Carrara told Italian newspaper Corriere della Sera he was furious at being denied the chance of a final farewell, saying his parents died "alone".
"They died alone, that's how this virus works," he said.
"Your loved ones are left alone and you can't even say goodbye, hug them, try to give them some comfort. [You can't even tell them] a good lie like 'everything will be fine'."
Carrara revealed the reality at medical centres had reached boiling point, and doctors were having to choose who to save.
"In the hospital everything is disastrous," he said.
He added that staff didn't know where to put patients and doctors were choosing which people to save, and "leaving the elderly to die".

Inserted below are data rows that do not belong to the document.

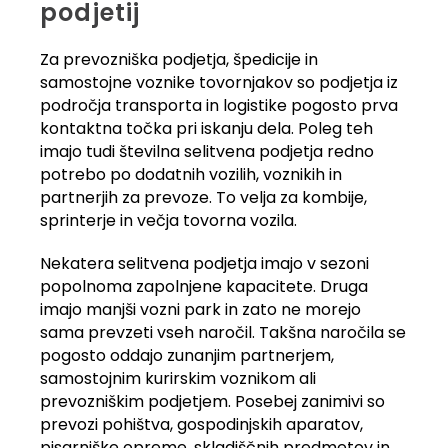
podjetij
Za prevozniška podjetja, špedicije in
samostojne voznike tovornjakov so podjetja iz
področja transporta in logistike pogosto prva
kontaktna točka pri iskanju dela. Poleg teh
imajo tudi številna selitvena podjetja redno
potrebo po dodatnih vozilih, voznikih in
partnerjih za prevoze. To velja za kombije,
sprinterje in večja tovorna vozila.
Nekatera selitvena podjetja imajo v sezoni
popolnoma zapolnjene kapacitete. Druga
imajo manjši vozni park in zato ne morejo
sama prevzeti vseh naročil. Takšna naročila se
pogosto oddajo zunanjim partnerjem,
samostojnim kurirskim voznikom ali
prevozniškim podjetjem. Posebej zanimivi so
prevozi pohištva, gospodinjskih aparatov,
pisarniške opreme, skladiščnih predmetov in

"But what can they do?" he added.
Unable to say goodbye properly, Carrara took to social media to pay tribute to his parents in a personal account of their life.
"Hello, Mum and Dad, this evil virus has taken you both the same day, will you continue arguing up there?," he wrote on Facebook.
"Surely, but then you will end with a hug."
In a word of warning to other families, Carrara added: "My father was 86, he was an old man, yes, but he had no previous illness.
Earlier this week, Italy implemented a nationwide lockdown in a desperate bid to contain the spread of Covid-19.
More than 1000 people in Italy have died as a result of the Covid-19 outbreak, according to the latest figures.
The death toll from an outbreak of coronavirus in Italy has jumped in the past 24 hours by 189 to 1016, a rise of 23 per cent, the Civil Protection Agency said on Friday NZ time.
The total number of cases in Italy, the European country hardest hit by the virus, rose to 15,113 from a previous 12,462, an increase of 21.7 per cent.
That marked the biggest daily rise in absolute terms since the contagion first came to light on February 21.